A Journal of the American Medical Association study in 2022 found that transgender and nonbinary youth that received gender-affirming healthcare — including puberty blockers and hormone treatments — had a 60% lower rate of experiencing moderate to severe depression and a 73% lower rate of suicidality over one year.
As mentioned above, trans youth face higher rates of bullying, victimization and suicide, and with that, gender-affirming care may serve as a lifeline.
Put in comparison to other depression treatments, the average success rate of antidepressant medications is only 40-60%. Thus, if an established and more effective means of combating depression and suicide exists, to attempt to ban it is to harm children, not protect them.
But even if gender-affirming healthcare doesn’t serve to aid a person’s mental health, why should trans people not be able to improve the conditions of their lives when everyone else can?
Finally, on the remark about trans people being pedophiles who use bathrooms and locker rooms to target children: There is no evidence to suggest this is in any way true. A study done by the Williams Institute at UCLA School of Law found that the passage of bathroom bills has no effect on assault and sex crimes that occur in the exceedingly rare instance that they happen.

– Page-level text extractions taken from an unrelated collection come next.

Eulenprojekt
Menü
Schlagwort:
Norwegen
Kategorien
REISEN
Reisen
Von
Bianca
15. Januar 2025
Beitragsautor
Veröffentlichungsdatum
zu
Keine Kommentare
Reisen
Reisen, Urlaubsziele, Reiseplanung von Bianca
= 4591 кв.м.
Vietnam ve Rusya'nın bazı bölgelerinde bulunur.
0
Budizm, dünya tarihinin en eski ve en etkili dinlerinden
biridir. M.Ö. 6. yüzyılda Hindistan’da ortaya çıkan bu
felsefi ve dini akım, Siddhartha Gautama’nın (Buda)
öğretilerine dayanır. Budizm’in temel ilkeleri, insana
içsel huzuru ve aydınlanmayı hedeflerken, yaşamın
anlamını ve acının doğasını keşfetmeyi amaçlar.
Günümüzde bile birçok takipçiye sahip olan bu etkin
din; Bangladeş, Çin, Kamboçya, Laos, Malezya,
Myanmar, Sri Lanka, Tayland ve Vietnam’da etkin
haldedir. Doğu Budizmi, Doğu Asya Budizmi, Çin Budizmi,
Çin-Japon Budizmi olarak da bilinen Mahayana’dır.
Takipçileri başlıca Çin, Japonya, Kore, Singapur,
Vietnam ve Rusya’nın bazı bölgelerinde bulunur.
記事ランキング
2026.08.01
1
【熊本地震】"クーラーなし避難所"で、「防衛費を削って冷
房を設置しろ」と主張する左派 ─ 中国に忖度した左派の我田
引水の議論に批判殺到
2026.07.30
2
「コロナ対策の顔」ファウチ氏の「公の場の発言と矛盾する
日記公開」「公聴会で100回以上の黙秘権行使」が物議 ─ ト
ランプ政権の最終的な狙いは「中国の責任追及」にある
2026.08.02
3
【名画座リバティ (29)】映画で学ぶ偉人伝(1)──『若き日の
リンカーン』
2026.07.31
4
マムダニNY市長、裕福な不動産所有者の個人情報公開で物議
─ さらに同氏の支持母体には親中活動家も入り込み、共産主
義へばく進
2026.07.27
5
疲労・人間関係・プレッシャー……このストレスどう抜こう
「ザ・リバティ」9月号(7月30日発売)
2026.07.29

The ultimate question is, at what point will the Republican party draw the line of who they choose to target? Transgender and LGBTQ+ populations may be the current focus of the party’s attention, but if they continue to target each and every minority group the striking comparisons to Nazi Germany will only grow.
No matter how hard the right tries to discriminate against trans youth, they will continue to exist. Queer youth will continue to exist. And they will not be pushed aside and disappeared by incorrect and ignorant lawmakers.